Tu hermana era suficientemente lista para relacionar los hechos. Cedió y dejó de reclamarte la mitad de los 90 kilos.
Todo había salido perfectamente, ¿no?
No.
Porque entonces supiste de mí cuando te envié aquella nota garabateada.
En ella te decía que estaba a punto de encontrar a Carmela. Aunque en realidad hacía tiempo que la había encontrado.
El miedo a ser descubierta te hizo tomar decisiones drásticas.
Tu hermana había aprendido la lección y desde hacía casi un año no sabías de ella.
Pero era necesario mantenerlo todo atado y bien atado. Sin cabos sueltos.
Te presentaste de madrugada en su casa. Era un plan tan odioso como infame.
Gonzalo estaba solo. Candela hacía poco que había conseguido un nuevo trabajo; llegaría en pocas horas.
Cortaste la luz de todo el edificio. A oscuras. El negro te favorece.
Llamaste a la puerta y Gonzalo te abrió.
¿Por qué te abrió confiado y sin reservas? Porque si Candela pudo pasar por ti con una peluca ante mí, tú podías hacer lo mismo cortándote la melena y con algo de tinte para el pelo.
Le sorprendería encontrarse a su esposa tan mimosa y sobona. ¿Pero qué hombre desdeña un polvo casual? La oscuridad ayudó a confundirle y la semejanza de tu cuerpo y cara ayudó con el engaño.
Le darías la follada de su vida, seguro.

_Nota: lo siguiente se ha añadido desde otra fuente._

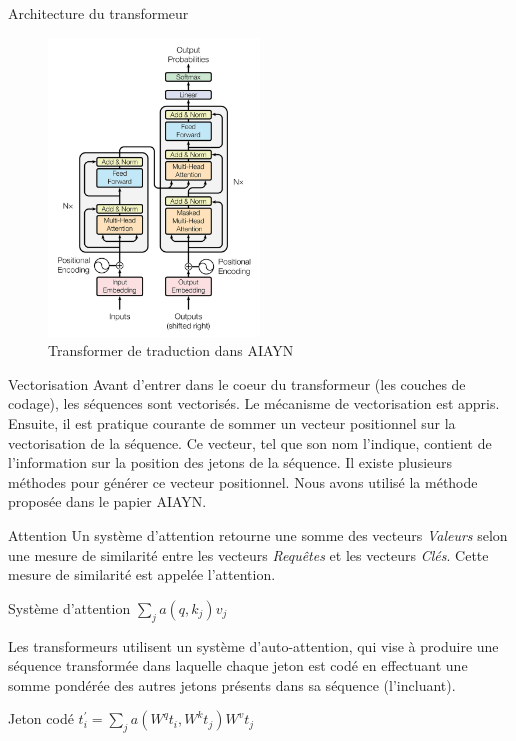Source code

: \documentclass{beamer}
\begin{document}
\begin{frame}{Architecture du transformeur}
    \begin{figure} \label{fig:transformer}
        \caption{Transformer de traduction dans AIAYN} \center
        \includegraphics[width=0.5\textwidth]{images/2023-04-04-14-37-09.png}
    \end{figure}
    \end{frame}

\begin{frame}{Vectorisation}
    Avant d'entrer dans le coeur du transformeur (les couches de codage), les séquences sont 
    vectorisés. Le mécanisme de vectorisation est appris. Ensuite, il est
    pratique courante de sommer un vecteur positionnel sur 
    la vectorisation de la séquence. Ce vecteur, tel que son nom l'indique,
    contient de l'information sur la position des jetons de la séquence.
    Il existe plusieurs méthodes pour générer ce vecteur positionnel. Nous avons 
    utilisé la méthode proposée dans le papier AIAYN.
\end{frame}

\begin{frame}{Attention}
Un système d'attention retourne une somme des vecteurs \emph{Valeurs} selon 
une mesure de similarité entre les vecteurs \emph{Requêtes} et les vecteurs \emph{Clés}.
Cette mesure de similarité est appelée l'attention.
    \begin{block}{Système d'attention}
        $\sum_{j} a(q, k_j) v_j$
    \end{block}
Les transformeurs utilisent un système d'auto-attention, qui vise à produire
une séquence transformée dans laquelle chaque jeton est codé en effectuant une somme pondérée des
autres jetons présents dans sa séquence (l'incluant).
    \begin{block}{Jeton codé}
        $t_{i}^{'} = \sum_{j} a(W^{q}t_{i}, W^{k}t_j) W^{v}t_j$
    \end{block}
\end{frame}
\end{document}
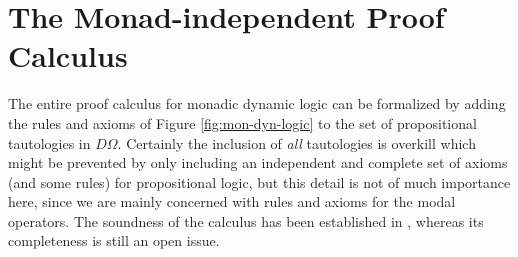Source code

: \section{The Monad-independent Proof Calculus}
\label{sec:monad-indep-calc}

The entire proof calculus for monadic dynamic logic can be formalized by adding
the rules and axioms of Figure \ref{fig:mon-dyn-logic} to the set of
propositional tautologies in $D\Omega$. Certainly the inclusion of \emph{all}
tautologies is overkill which might be prevented by only including an
independent and complete set of axioms (and some rules) for propositional logic,
but this detail is not of much importance here, since we are mainly concerned
with rules and axioms for the modal operators. The soundness of the calculus has
been established in \cite{SchroederMossakowski:PDL}, whereas its completeness is
still an open issue.

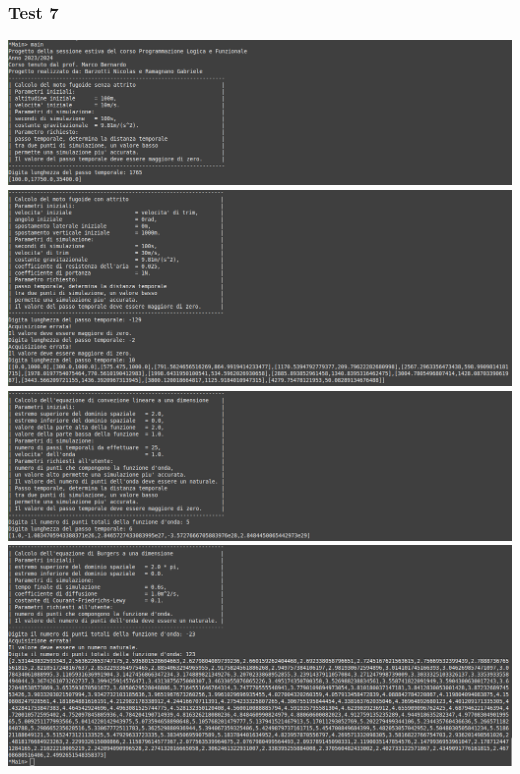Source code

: \subsubsection*{Test 7}
\includegraphics[width=\textwidth,height=\textheight,keepaspectratio]{05_testing/image/hs/07_test/01_misto.png}
\\
\includegraphics[width=\textwidth,height=\textheight,keepaspectratio]{05_testing/image/hs/07_test/02_misto.png}
\\
\includegraphics[width=\textwidth,height=\textheight,keepaspectratio]{05_testing/image/hs/07_test/03_misto.png}
\\
\includegraphics[width=\textwidth,height=\textheight,keepaspectratio]{05_testing/image/hs/07_test/04_misto.png}

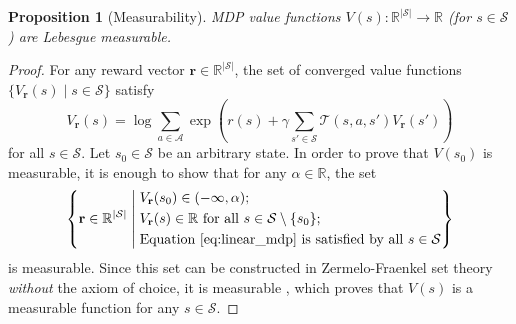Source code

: \documentclass{mpaper}
\newtheorem{proposition}[theorem]{Proposition}
\newcommand{\V}{V_{\mathbf{r}}}
\begin{document}
\begin{proposition}[Measurability] \label{thm:measurability}
  MDP value functions $V(s) : \mathbb{R}^{|\mathcal{S}|} \to \mathbb{R}$ (for $s
  \in \mathcal{S}$) are Lebesgue measurable.
\end{proposition}
\begin{proof}
  For any reward vector $\mathbf{r} \in \mathbb{R}^{|\mathcal{S}|}$, the
  set of converged value functions $\{ \V(s) \mid s \in
  \mathcal{S} \}$ satisfy
  \begin{equation} \label{eq:linear_mdp}
    \V(s) = \log \sum_{a \in \mathcal{A}}
    \exp\left( r(s) + \gamma\sum_{s' \in \mathcal{S}} \mathcal{T}(s, a,
      s')\V(s') \right)
  \end{equation}
  for all $s \in \mathcal{S}$. Let $s_0 \in \mathcal{S}$ be an arbitrary state.
  In order to prove that $V(s_0)$ is measurable, it is enough to show that for
  any $\alpha \in \mathbb{R}$, the set
  \[
    \left\{ \mathbf{r} \in \mathbb{R}^{|\mathcal{S}|} \; \middle|
    \begin{aligned}
      \;&\V(s_0) \in (-\infty, \alpha); \\
      \;&\V(s) \in \mathbb{R} \text{ for all } s \in \mathcal{S} \setminus \{ s_0 \}; \\
      \;&\text{Equation~\eqref{eq:linear_mdp} is satisfied by all } s \in
      \mathcal{S}
    \end{aligned}
    \right\}
  \]
  is measurable. Since this set can be constructed in Zermelo-Fraenkel set
  theory \emph{without} the axiom of choice, it is measurable
  \cite{herrlich2006axiom}, which proves that $V(s)$ is a measurable function
  for any $s \in \mathcal{S}$.
\end{proof}
\end{document}
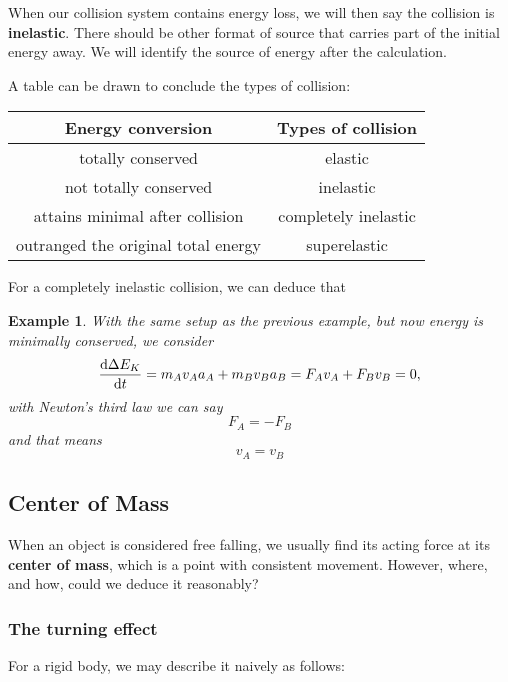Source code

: \documentclass[12pt]{article}
\newtheorem*{example}{Example}
\begin{document}
    When our collision system contains energy loss, we will then say the collision is \textbf{inelastic}. There should be other format of source that carries part of the initial energy away. We will identify the source of energy after the calculation.

    A table can be drawn to conclude the types of collision:

    \begin{center}
        \begin{tabular}{|c|c|}
            \hline
            Energy conversion&Types of collision\\
            \hline
            totally conserved&elastic\\
            \hline
            not totally conserved&inelastic\\
            \hline
            attains minimal after collision&completely inelastic\\
            \hline
            outranged the original total energy&superelastic\\
            \hline
        \end{tabular}
    \end{center}

    For a completely inelastic collision, we can deduce that

    \begin{example}
        With the same setup as the previous example, but now energy is minimally conserved, we consider \[\derivative{\Delta E_K}{t}=m_A v_A a_A+m_B v_B a_B = F_A v_A + F_B v_B = 0,\] with Newton's third law we can say \[F_A = -F_B\] and that means \[v_A = v_B\]
    \end{example}

    \subsection{Center of Mass}

    When an object is considered free falling, we usually find its acting force at its \textbf{center of mass}, which is a point with consistent movement. However, where, and how, could we deduce it reasonably?

    \subsubsection*{The turning effect}

    For a rigid body, we may describe it naively as follows:
\end{document}
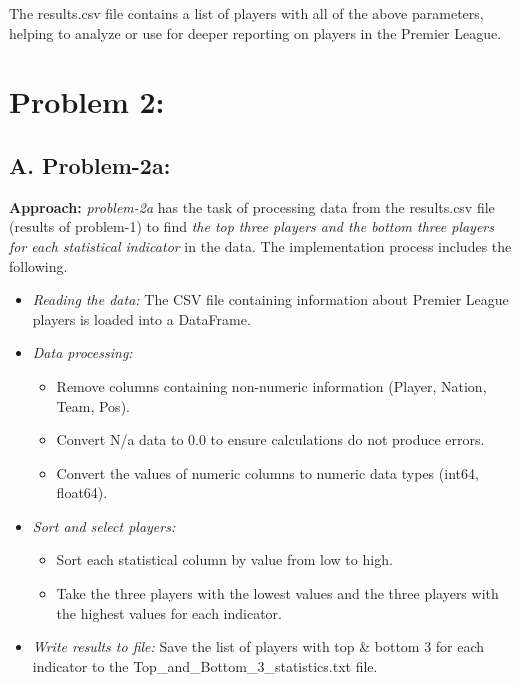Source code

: \documentclass[12pt]{article}
\begin{document}
The results.csv file contains a list of players with all of the above parameters, helping to analyze or use for deeper reporting on players in the Premier League.

\section{Problem 2:}

\subsection*{A. Problem-2a:}

\textbf{Approach:} \textit{problem-2a} has the task of processing data from the results.csv file (results of problem-1) to find \textit{the top three players and the bottom three players for each statistical indicator} in the data. The implementation process includes the following.

\begin{itemize}
    \item \textit{Reading the data:} The CSV file containing information about Premier League players is loaded into a DataFrame.
    \item \textit{Data processing:}
    
    \begin{itemize}
        \item Remove columns containing non-numeric information (Player, Nation, Team, Pos).
        \item Convert N/a data to 0.0 to ensure calculations do not produce errors.
        \item Convert the values of numeric columns to numeric data types (int64, float64).
    \end{itemize}
    
    \item \textit{Sort and select players:}
    
    \begin{itemize}
        \item Sort each statistical column by value from low to high.
        \item Take the three players with the lowest values and the three players with the highest values for each indicator.
    \end{itemize}
    
    \item \textit{Write results to file:} Save the list of players with top \& bottom 3 for each indicator to the Top\_and\_Bottom\_3\_statistics.txt file.
\end{itemize}
\end{document}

Todas las cerdadas que tu hermana o que cualquier mujer no permitiría sino drogada o cobrando. Gonzalo seguro que gozó como nunca antes.
Quedaría reventado y, aprovechando su modorra, saldrías de la casa y reanudarías el suministro eléctrico.
El resto es obvio. Candela llegó del trabajo y Gonzalo quiso repetir. Candela no tuvo más remedio que defenderse.
Tu hermana en la cárcel, su marido muerto, el loco suelto. Todo el oro para ti. Qué plan más perfecto. Y lo mejor de todo es que todas las pruebas apuntaban a mí. El loco que escapó del psiquiátrico y que se vengó de la forma más absurda e ilógica posible. Dentro de mi locura existía, sin embargo, cierto razonamiento que cualquier psicólogo hubiese refrendado.
Todo el oro para ti, ¿no?
Disfrútalo, Sofía.
Pero gástalo rápido. Tan rápido como puedas. Tan rápido como tu corazón te siga permitiendo vivir.
Porque te juro que voy a detenerlo.
Tu corazón dejará de latir.
Y morirás. Supongo.
P.D.
Esta carta es una copia. Adivina quién más está leyendo ahora mismo su contenido junto con la ropa que usaste para violar a tu hermana.